- **掲載本文**:
____________________

物が豊かになった今日、ちまたには色とりどりの包装があふれています。
それら包装というものは、今や宣伝のためのツールの一つとなっています。

当社コンテンツ日本の文化 紙袋の歴史の中でも触れましたが、
日本において包装とは、受け取る人に対する気遣いや思いやり、そしてある時には洒落(しゃれ)の心が表れた粋なものでした。

そしてこの日本の「包む」という文化は奥が深く、今でも日本の様々な習慣に受け継がれています。
また海外の人たちからは、日本の包装が非常にクリエイティブなものに映るようです。

先回に引き続き、日本の包装の歴史と文化について考察したいと思います。

日本の「包装」の意味するところ

包装

日本の文化 「包む」ということを考える際に、左側に載せましたが、漢字の「包装」の意味を調べると、その根底にある考えを理解できます。

胎児が母親のおなかの中で育まれている形からできたとされる「包」には、大切なものを包む、または守るという意味があります。
そして「装」には、飾り整える、揃えるという意味があります。

ですから「包装」とは、持ち運ぶという実用面だけではなく、大切な人に贈る、または物を大切に守るという意味があるのです。

ここが、日本の外国の包装に関する文化の違いであって、大きく差別化されているところと言えます。
※詳しくは当社コンテンツ食品包装資材のあれこれをご覧ください。

これらの感性は日本の包装にどのように表れてきたのでしょうか。

紙で包む

贈り物を紙で包装するという習慣は、はじめ祭事で行われていました。
清浄を表す白い和紙の上に赤く染めた和紙を重ね、神事のお供え物だった鮑を干したものを載せ水引で結ぶというその風習は、現在でもお歳暮やお中元、祝儀袋などに簡略化した形で残っています。

そして今でもよく聞く水引は、室町時代に盛んだった冠号貿易で、中国からきた荷物に目印としてつけられていた赤と白の縄をヒントに、贈り物を包み留め、美しく飾るものとして取り入れられたものです。
ただの貿易で使う目印を、贈り物に付ける飾りのヒントにするというところに、物を大切に扱い、贈る相手を喜ばせたい、という日本人の感性が表れていますね。

また和紙で贈り物を包む様々な方法は、「折形」(おりがた)として武家の礼法の一つとなりました。

今では形にとらわれず商業化している紙の包装ですが、上記のように、実は深く追及された包装ですから、やはりこれも日本独特の文化といえます。

____________________

- **提供資料**:
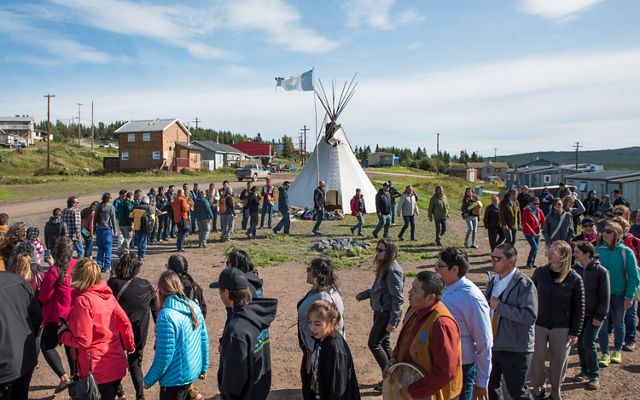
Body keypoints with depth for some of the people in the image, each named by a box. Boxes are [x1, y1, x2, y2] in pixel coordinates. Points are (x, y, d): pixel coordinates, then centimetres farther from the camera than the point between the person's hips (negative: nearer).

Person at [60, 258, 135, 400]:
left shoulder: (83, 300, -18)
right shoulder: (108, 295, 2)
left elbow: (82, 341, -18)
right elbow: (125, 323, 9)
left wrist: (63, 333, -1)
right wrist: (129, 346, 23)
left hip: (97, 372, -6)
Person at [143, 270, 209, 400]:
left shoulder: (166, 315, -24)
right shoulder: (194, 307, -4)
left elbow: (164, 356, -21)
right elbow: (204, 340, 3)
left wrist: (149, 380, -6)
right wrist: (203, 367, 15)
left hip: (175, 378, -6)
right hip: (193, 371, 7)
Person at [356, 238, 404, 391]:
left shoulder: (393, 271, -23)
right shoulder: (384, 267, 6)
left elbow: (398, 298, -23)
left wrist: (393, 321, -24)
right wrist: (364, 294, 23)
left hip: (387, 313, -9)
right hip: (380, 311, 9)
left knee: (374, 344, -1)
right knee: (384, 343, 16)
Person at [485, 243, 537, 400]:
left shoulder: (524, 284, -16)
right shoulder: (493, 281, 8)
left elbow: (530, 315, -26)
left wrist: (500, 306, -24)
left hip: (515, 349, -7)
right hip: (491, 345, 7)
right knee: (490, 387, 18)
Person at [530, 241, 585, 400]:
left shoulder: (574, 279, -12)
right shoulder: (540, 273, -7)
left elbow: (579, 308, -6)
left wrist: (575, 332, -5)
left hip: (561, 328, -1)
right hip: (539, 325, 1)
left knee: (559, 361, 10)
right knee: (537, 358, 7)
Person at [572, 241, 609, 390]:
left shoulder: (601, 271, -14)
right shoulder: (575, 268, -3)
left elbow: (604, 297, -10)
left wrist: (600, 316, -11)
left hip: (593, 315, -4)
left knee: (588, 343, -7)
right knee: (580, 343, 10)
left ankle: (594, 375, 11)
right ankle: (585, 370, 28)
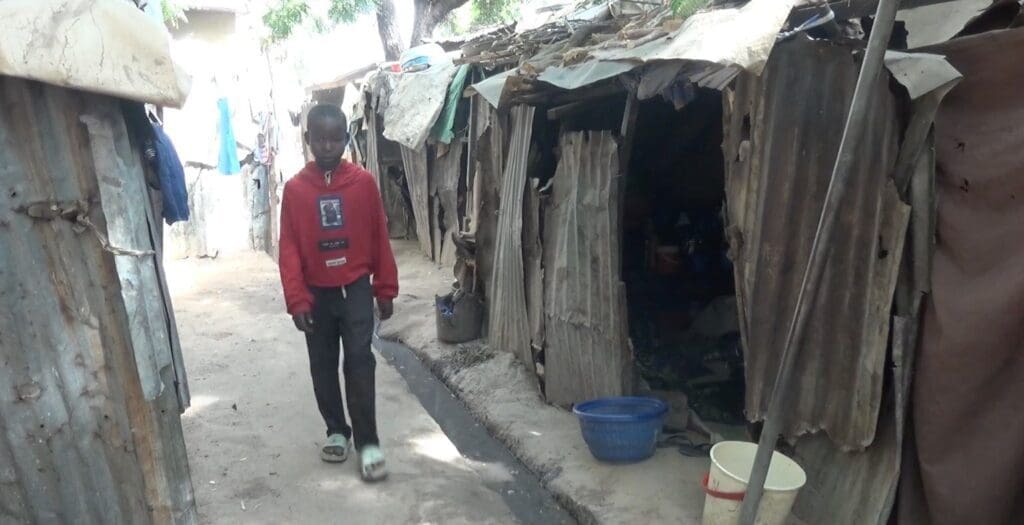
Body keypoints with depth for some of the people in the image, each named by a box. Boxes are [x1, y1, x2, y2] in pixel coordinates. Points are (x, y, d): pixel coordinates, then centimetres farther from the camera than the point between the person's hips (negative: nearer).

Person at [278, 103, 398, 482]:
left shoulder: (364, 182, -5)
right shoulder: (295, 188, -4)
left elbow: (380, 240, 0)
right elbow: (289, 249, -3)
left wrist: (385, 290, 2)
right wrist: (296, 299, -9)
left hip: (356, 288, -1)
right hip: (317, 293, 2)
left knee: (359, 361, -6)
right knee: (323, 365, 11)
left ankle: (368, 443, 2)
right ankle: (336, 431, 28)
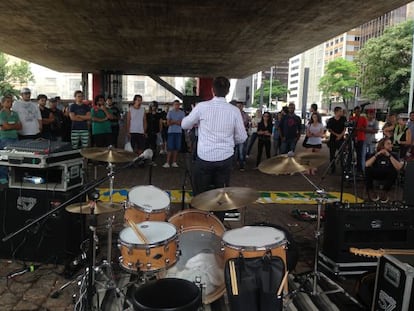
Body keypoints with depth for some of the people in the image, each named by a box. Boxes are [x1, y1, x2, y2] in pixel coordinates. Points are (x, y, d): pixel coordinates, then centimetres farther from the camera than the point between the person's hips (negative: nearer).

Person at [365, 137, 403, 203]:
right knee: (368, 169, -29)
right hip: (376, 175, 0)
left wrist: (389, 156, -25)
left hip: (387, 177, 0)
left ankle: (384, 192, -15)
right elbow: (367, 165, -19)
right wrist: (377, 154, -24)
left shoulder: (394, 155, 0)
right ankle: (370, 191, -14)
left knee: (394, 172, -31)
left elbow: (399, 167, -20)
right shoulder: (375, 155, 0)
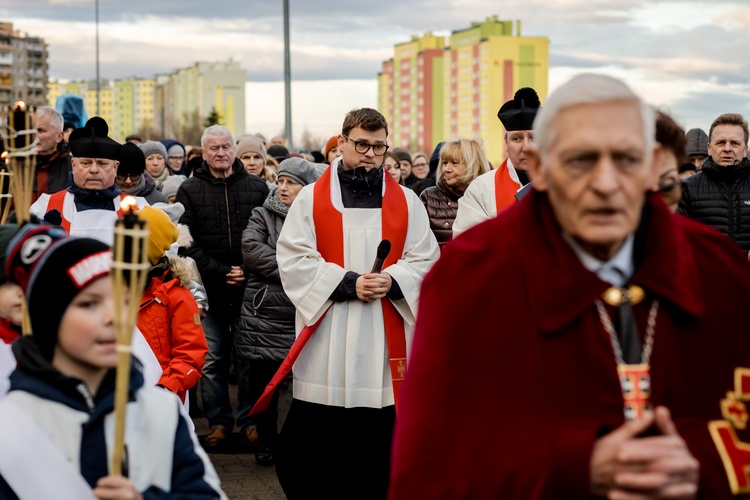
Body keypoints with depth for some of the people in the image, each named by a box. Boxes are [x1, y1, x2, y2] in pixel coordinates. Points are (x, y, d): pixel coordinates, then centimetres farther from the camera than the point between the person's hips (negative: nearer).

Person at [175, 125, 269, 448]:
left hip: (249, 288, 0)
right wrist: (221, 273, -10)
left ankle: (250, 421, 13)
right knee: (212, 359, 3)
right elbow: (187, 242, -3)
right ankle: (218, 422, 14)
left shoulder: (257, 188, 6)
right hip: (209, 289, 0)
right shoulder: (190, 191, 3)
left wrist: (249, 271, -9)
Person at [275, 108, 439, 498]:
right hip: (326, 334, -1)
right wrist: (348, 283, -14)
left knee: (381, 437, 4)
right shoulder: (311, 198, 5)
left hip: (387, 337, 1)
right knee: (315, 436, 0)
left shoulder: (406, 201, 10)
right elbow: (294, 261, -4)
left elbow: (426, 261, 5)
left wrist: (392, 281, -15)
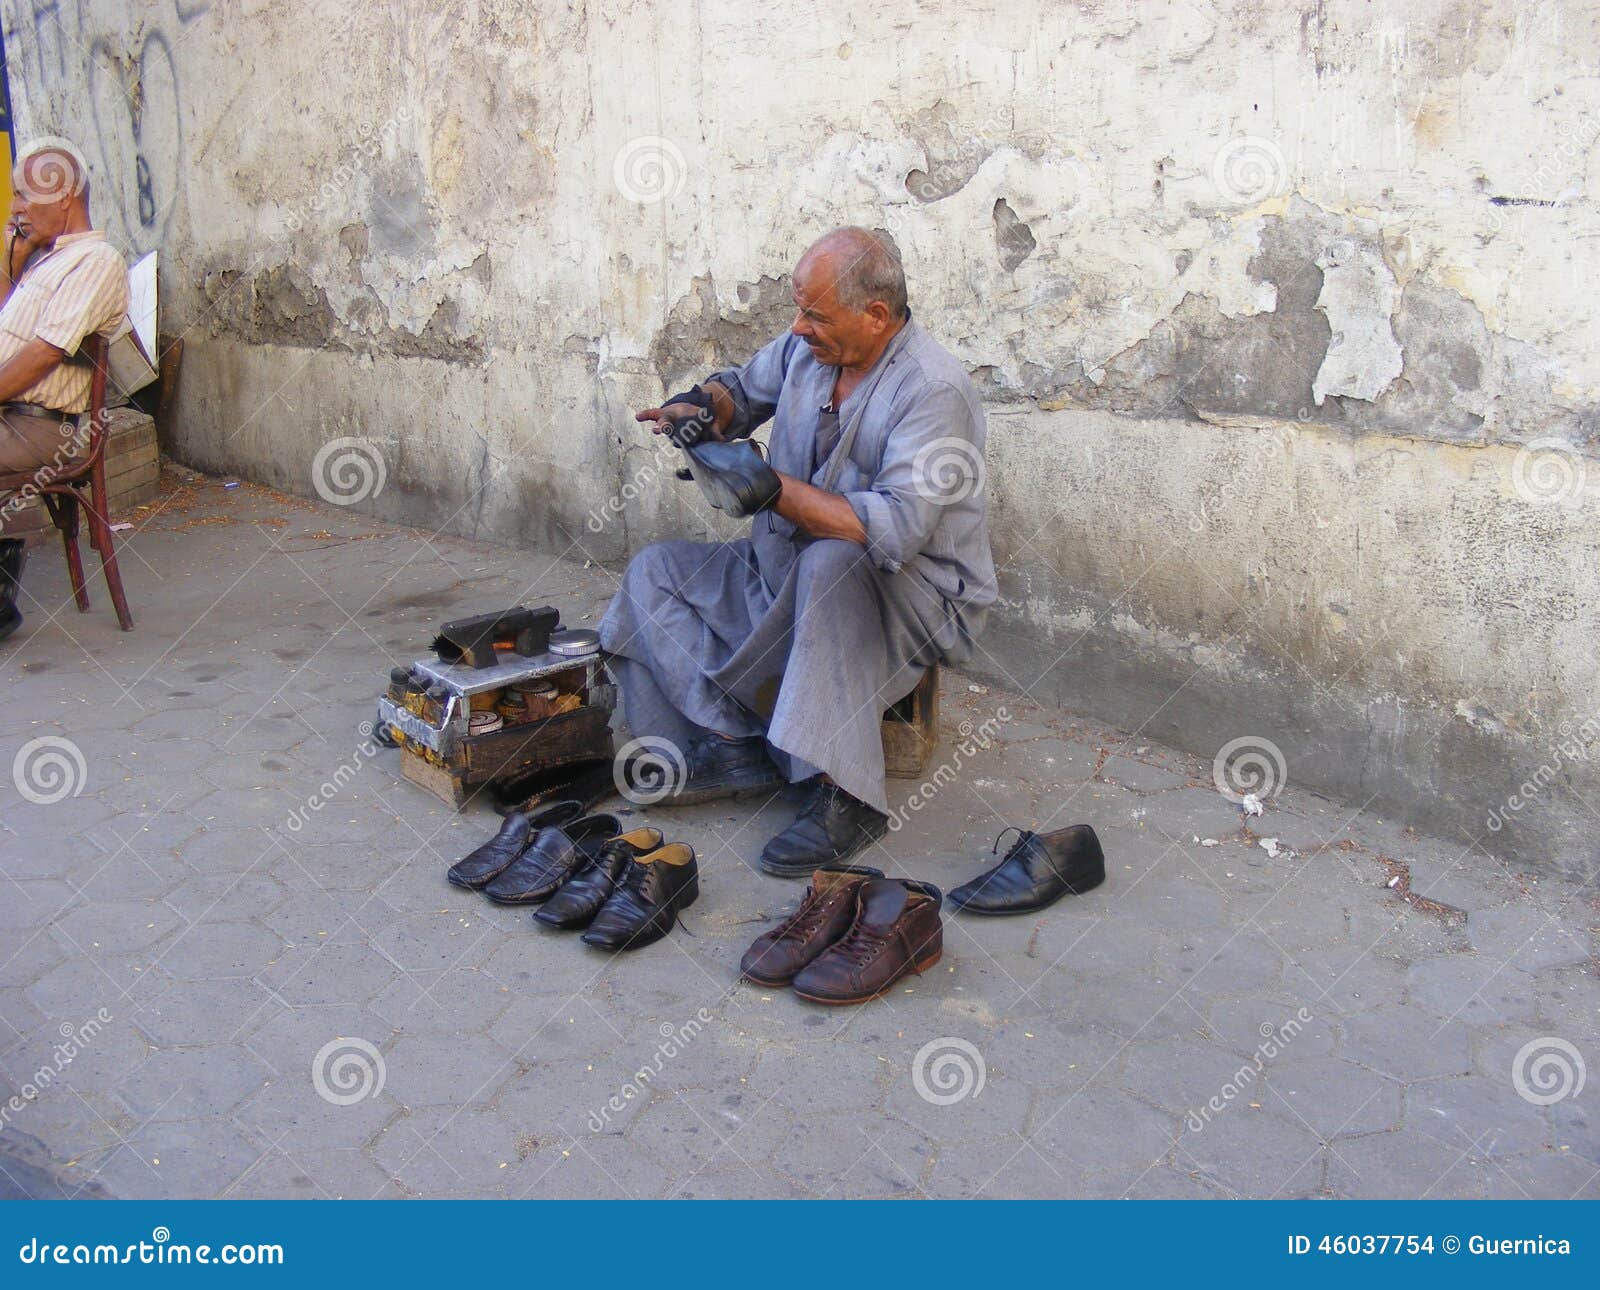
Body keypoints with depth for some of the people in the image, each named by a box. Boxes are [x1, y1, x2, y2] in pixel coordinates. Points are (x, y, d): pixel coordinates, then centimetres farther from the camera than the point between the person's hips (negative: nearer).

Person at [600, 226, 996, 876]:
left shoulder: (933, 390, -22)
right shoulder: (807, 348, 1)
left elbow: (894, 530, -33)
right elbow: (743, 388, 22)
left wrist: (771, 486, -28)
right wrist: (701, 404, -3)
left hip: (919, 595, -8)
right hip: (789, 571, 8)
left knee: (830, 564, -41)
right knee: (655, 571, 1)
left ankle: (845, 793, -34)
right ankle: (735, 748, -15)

____________________

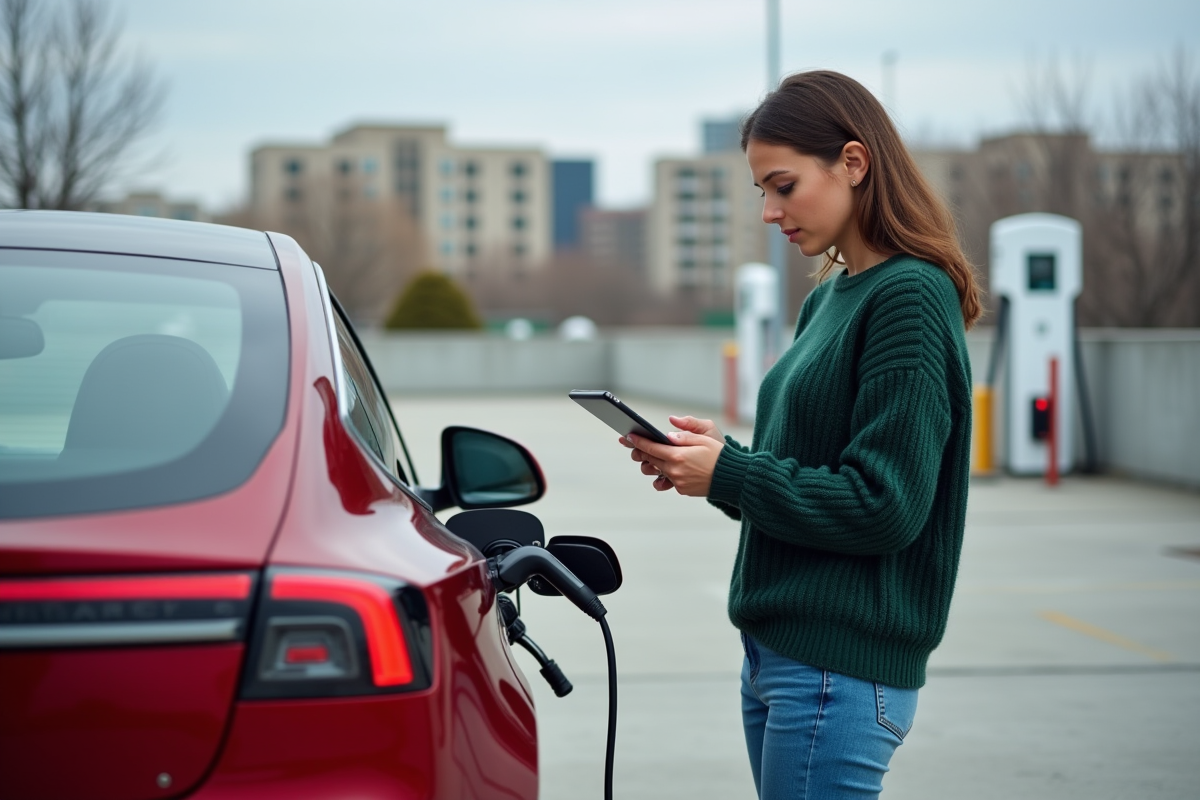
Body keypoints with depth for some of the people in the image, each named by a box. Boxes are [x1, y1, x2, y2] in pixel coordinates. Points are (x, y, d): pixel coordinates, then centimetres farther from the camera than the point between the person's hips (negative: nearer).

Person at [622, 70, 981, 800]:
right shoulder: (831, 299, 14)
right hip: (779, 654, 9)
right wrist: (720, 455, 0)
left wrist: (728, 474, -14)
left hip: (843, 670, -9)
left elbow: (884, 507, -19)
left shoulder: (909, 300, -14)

____________________

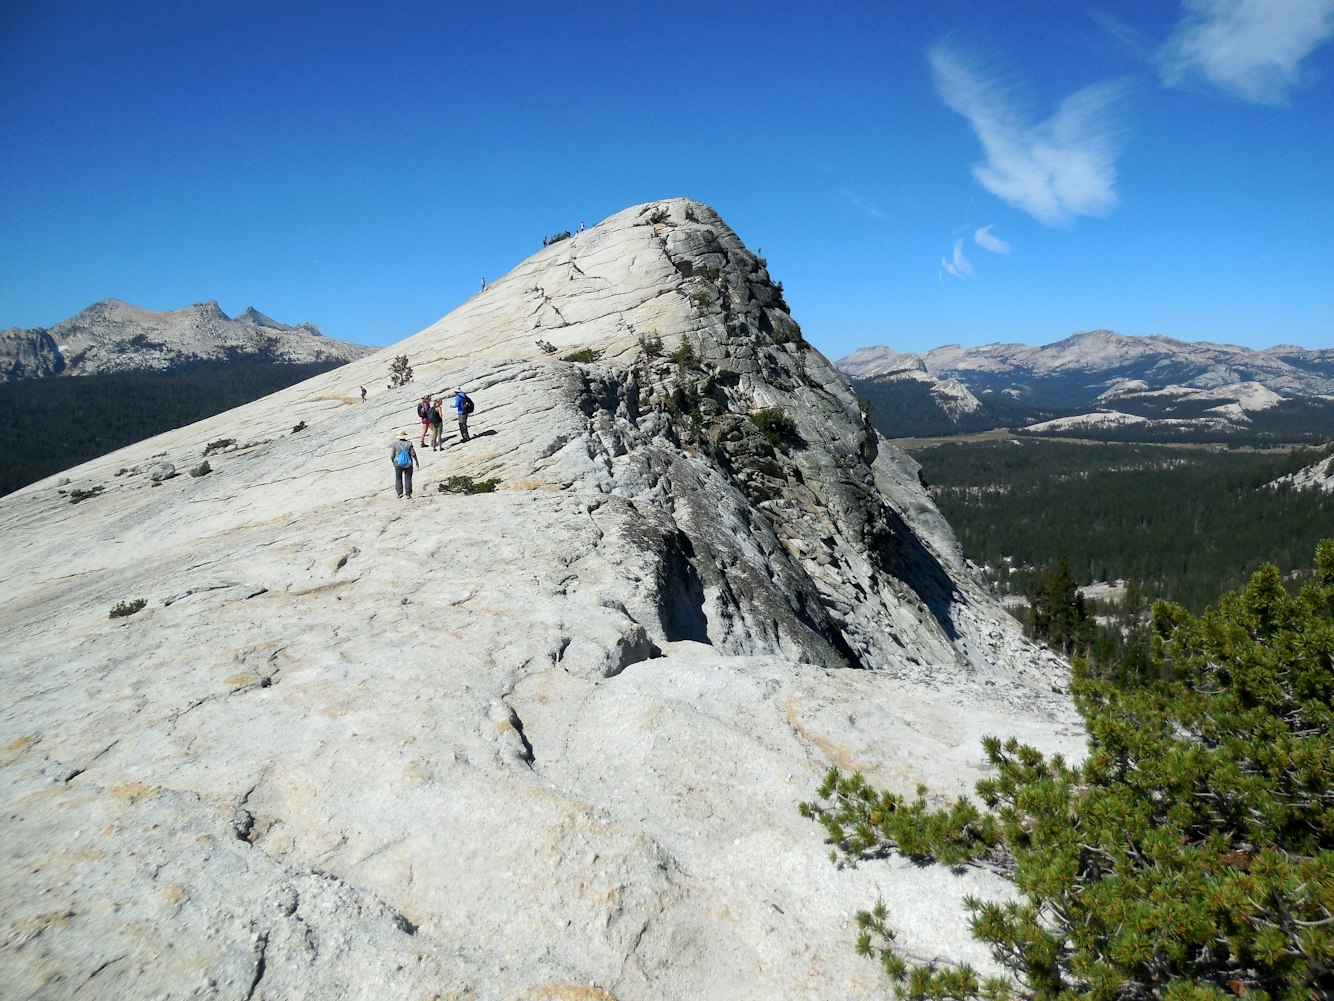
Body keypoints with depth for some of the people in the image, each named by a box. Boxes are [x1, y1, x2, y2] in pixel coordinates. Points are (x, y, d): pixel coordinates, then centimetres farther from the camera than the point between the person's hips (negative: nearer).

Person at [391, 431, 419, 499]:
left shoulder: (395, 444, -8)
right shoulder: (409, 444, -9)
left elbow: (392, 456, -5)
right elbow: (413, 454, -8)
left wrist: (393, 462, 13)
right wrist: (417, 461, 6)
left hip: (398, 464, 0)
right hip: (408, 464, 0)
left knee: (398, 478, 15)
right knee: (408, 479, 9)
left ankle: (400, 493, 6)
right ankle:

____________________

- **取り組む課題**:
A. 日本の包装に関する本文で、祭事の包装の風習が簡略化された形で現在も残っているとされるものをすべて挙げてください。
B. 日本の包装に関する本文を、最後の文の後から書き進めてください。

- **順番の回答**:
A. お歳暮、お中元、祝儀袋

B.
余談ですが、お年玉などを渡すときに使う「ぽち袋」は、紙で包んだ「おひねり」から発展したものです。
演劇や芝居などの演者に渡すのに、紙で包んだだけではお金がこぼれしまうし、お金を直に渡すのは気が引けるという気遣いから、袋状のものに入れるようになったのです。
この「ぽち」という名称は、わずかですがという謙虚な気持ちが表れた言葉のようです。
こんなところにも日本人の性質が表れています。

布で包む

日本の包装の歴史を調べてみると、奈良時代にはすでに布で包むという習慣があったようです。
その証拠に正倉院の宝物庫の中に、舞楽などで使用する衣装を包む布として使われていたものを見ることができます。
名前も「つつみ」と言い、使用方法そのままの呼び名で呼ばれていました。

その後お風呂に入る際にこの「つつみ」を敷いてその上で服を脱ぎ着したことから、その布を風呂敷と呼ぶようになったのです。

その江戸時代には染色や加工の技術が発達し、様々なデザインの風呂敷が使われるようになりました。
戦国時代の戦(いくさ)も終わり、平和な世になってくると、この手の文化が花開くことになります。
それとともに、行商や日常の用事だけではなく、正月や花見などの行事の際に重箱や酒を包んだり、贈り物を持って行く際に包むなど、「贈る」「飾る」という使い方も多くなりました。
また風呂敷を使った包み方も数多く編み出され、用途や行事に合った包装へと発展しました。

その風呂敷から発展した包装の中に「袱紗」(ふくさ)というものがあります。
皆さんは聞いたことがありますか?
簡単に言うと、冠婚葬祭のときにご祝儀などを包む袋のことです。
多分見たこと、使ったことがある人は多いのではないでしょうか?!

その「袱紗」(ふくさ)は、元々貴重品の入った箱の上にかけていた風呂敷でしたが、次第に贈り物や慶弔時の金品を包むために特別に作られた布が用いられるようになりました。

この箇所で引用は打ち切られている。